- _TASK DIRECTIONS_: Rewrite the lines below as a numbered list, omitting the blank lines and leaving out the pictures.

- _SUPPLIED INFORMATION_:
....................

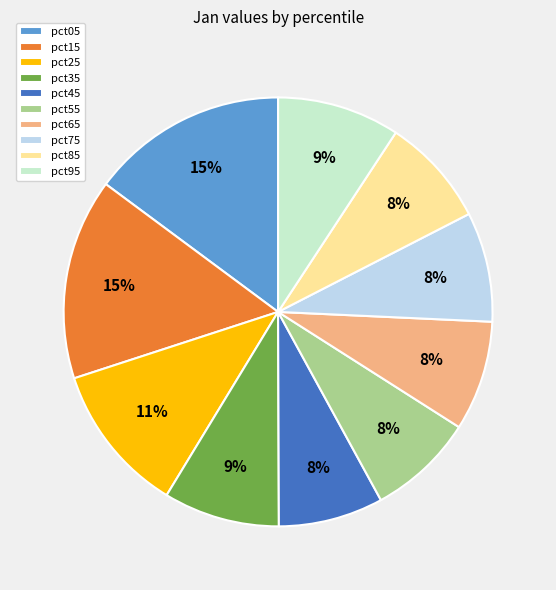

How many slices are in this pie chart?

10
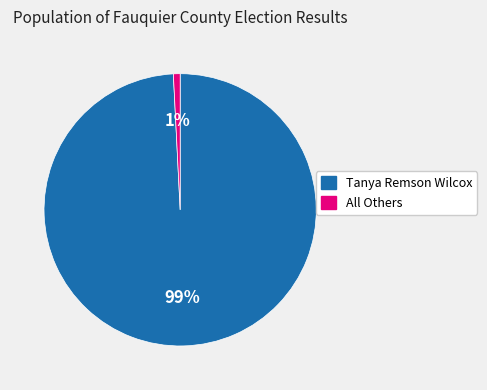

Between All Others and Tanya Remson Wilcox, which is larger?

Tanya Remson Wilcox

....................

- _SOLUTION FOR THIS PROBLEM_:
1. How many slices are in this pie chart?
2. 10
3. Between All Others and Tanya Remson Wilcox, which is larger?
4. Tanya Remson Wilcox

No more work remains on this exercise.